__Data__
◇ ◇ ◇

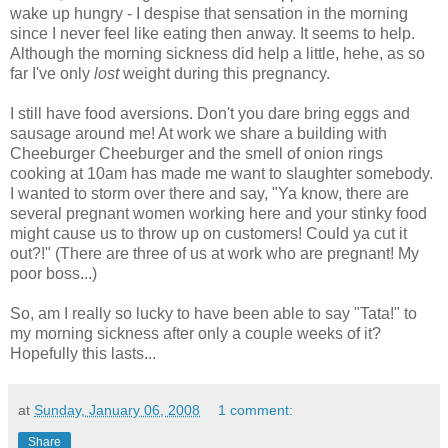
wake up hungry - I despise that sensation in the morning
since I never feel like eating then anway. It seems to help.
Although the morning sickness did help a little, hehe, as so
far I've only
lost
weight during this pregnancy.
I still have food aversions. Don't you dare bring eggs and
sausage around me! At work we share a building with
Cheeburger Cheeburger and the smell of onion rings
cooking at 10am has made me want to slaughter somebody.
I wanted to storm over there and say, "Ya know, there are
several pregnant women working here and your stinky food
might cause us to throw up on customers! Could ya cut it
out?!" (There are three of us at work who are pregnant! My
poor boss...)
So, am I really so lucky to have been able to say "Tata!" to
my morning sickness after only a couple weeks of it?
Hopefully this lasts...
at
Sunday, January 06, 2008
1 comment:
Share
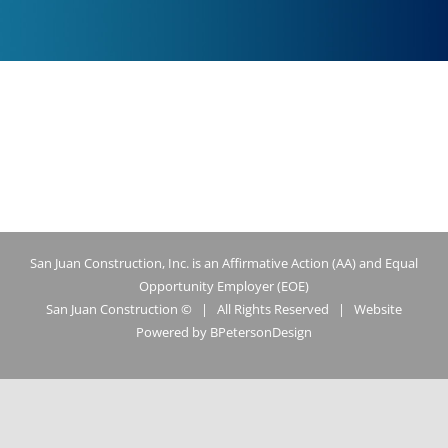
San Juan Construction, Inc. is an Affirmative Action (AA) and Equal
Opportunity Employer (EOE)
San Juan Construction ©
| All Rights Reserved | Website
Powered by
BPetersonDesign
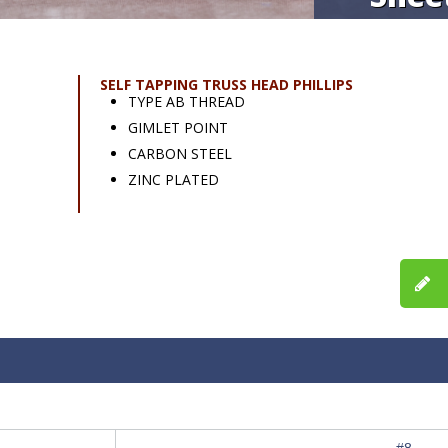
SELF TAPPING TRUSS HEAD PHILLIPS
TYPE AB THREAD
GIMLET POINT
CARBON STEEL
ZINC PLATED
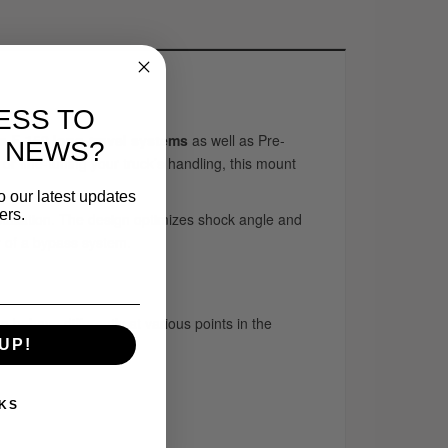
ESS TO
ts F-150 long-travel systems
as well as Pre-
 NEWS?
or fine-tuning your truck’s handling, this mount
o our latest updates
ers.
installation. The design optimizes shock angle and
y of a bypass system.
to behave differently at various points in the
UP!
KS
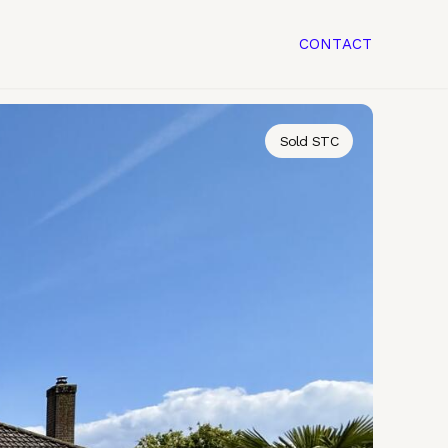
CONTACT
Sold STC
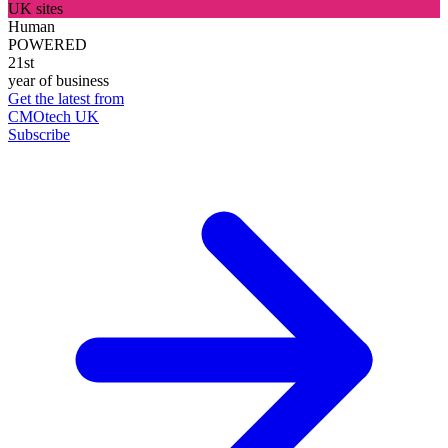
UK sites
Human
POWERED
21st
year of business
Get the latest from
CMOtech UK
Subscribe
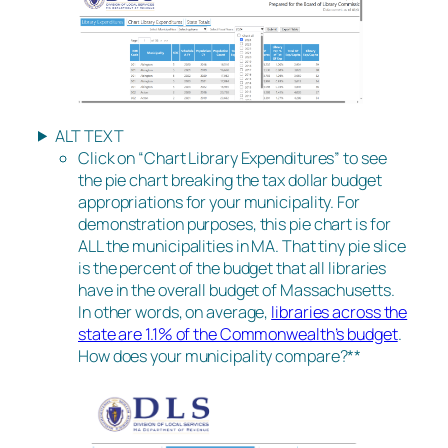
ALT TEXT
Click on “Chart Library Expenditures” to see
the pie chart breaking the tax dollar budget
appropriations for your municipality. For
demonstration purposes, this pie chart is for
ALL the municipalities in MA. That tiny pie slice
is the percent of the budget that all libraries
have in the overall budget of Massachusetts.
In other words, on average,
libraries across the
state are 1.1% of the Commonwealth’s budget
.
How does your municipality compare?**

◇ ◇ ◇

__Work required__
The records must come back exactly, with their pictures removed.

__Answer box__
wake up hungry - I despise that sensation in the morning
since I never feel like eating then anway. It seems to help.
Although the morning sickness did help a little, hehe, as so
far I've only
lost
weight during this pregnancy.
I still have food aversions. Don't you dare bring eggs and
sausage around me! At work we share a building with
Cheeburger Cheeburger and the smell of onion rings
cooking at 10am has made me want to slaughter somebody.
I wanted to storm over there and say, "Ya know, there are
several pregnant women working here and your stinky food
might cause us to throw up on customers! Could ya cut it
out?!" (There are three of us at work who are pregnant! My
poor boss...)
So, am I really so lucky to have been able to say "Tata!" to
my morning sickness after only a couple weeks of it?
Hopefully this lasts...
at
Sunday, January 06, 2008
1 comment:
Share
San Juan Construction, Inc. is an Affirmative Action (AA) and Equal
Opportunity Employer (EOE)
San Juan Construction ©
| All Rights Reserved | Website
Powered by
BPetersonDesign
SELF TAPPING TRUSS HEAD PHILLIPS
TYPE AB THREAD
GIMLET POINT
CARBON STEEL
ZINC PLATED
ESS TO
ts F-150 long-travel systems
as well as Pre-
 NEWS?
or fine-tuning your truck’s handling, this mount
o our latest updates
ers.
installation. The design optimizes shock angle and
y of a bypass system.
to behave differently at various points in the
UP!
KS
CONTACT
Sold STC
UK sites
Human
POWERED
21st
year of business
Get the latest from
CMOtech UK
Subscribe
ALT TEXT
Click on “Chart Library Expenditures” to see
the pie chart breaking the tax dollar budget
appropriations for your municipality. For
demonstration purposes, this pie chart is for
ALL the municipalities in MA. That tiny pie slice
is the percent of the budget that all libraries
have in the overall budget of Massachusetts.
In other words, on average,
libraries across the
state are 1.1% of the Commonwealth’s budget
.
How does your municipality compare?**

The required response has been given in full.